[Start of Attachment]

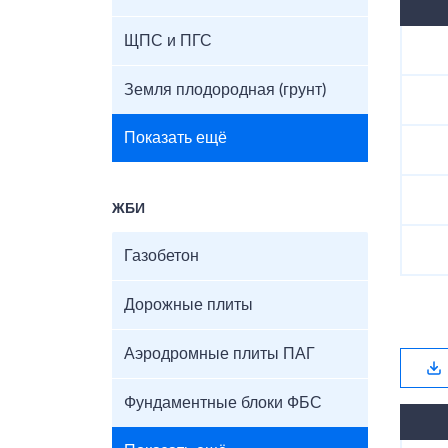
ЩПС и ПГС
Земля плодородная (грунт)
Показать ещё
ЖБИ
Газобетон
Дорожные плиты
Аэродромные плиты ПАГ
Фундаментные блоки ФБС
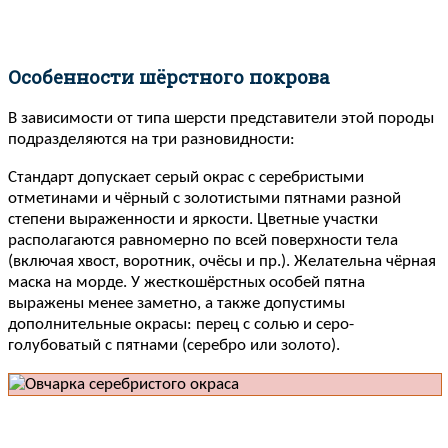
Особенности шёрстного покрова
В зависимости от типа шерсти представители этой породы
подразделяются на три разновидности:
Стандарт допускает серый окрас с серебристыми
отметинами и чёрный с золотистыми пятнами разной
степени выраженности и яркости. Цветные участки
располагаются равномерно по всей поверхности тела
(включая хвост, воротник, очёсы и пр.). Желательна чёрная
маска на морде. У жесткошёрстных особей пятна
выражены менее заметно, а также допустимы
дополнительные окрасы: перец с солью и серо-
голубоватый с пятнами (серебро или золото).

[End of Attachment]

◆ Task: Can you update the lines above by replacing "Газобетон" with "Пенобетон" and leaving everything else unchanged? Omit the pictures from your answer.

◆ Answer box:
ЩПС и ПГС
Земля плодородная (грунт)
Показать ещё
ЖБИ
Пенобетон
Дорожные плиты
Аэродромные плиты ПАГ
Фундаментные блоки ФБС
Особенности шёрстного покрова
В зависимости от типа шерсти представители этой породы
подразделяются на три разновидности:
Стандарт допускает серый окрас с серебристыми
отметинами и чёрный с золотистыми пятнами разной
степени выраженности и яркости. Цветные участки
располагаются равномерно по всей поверхности тела
(включая хвост, воротник, очёсы и пр.). Желательна чёрная
маска на морде. У жесткошёрстных особей пятна
выражены менее заметно, а также допустимы
дополнительные окрасы: перец с солью и серо-
голубоватый с пятнами (серебро или золото).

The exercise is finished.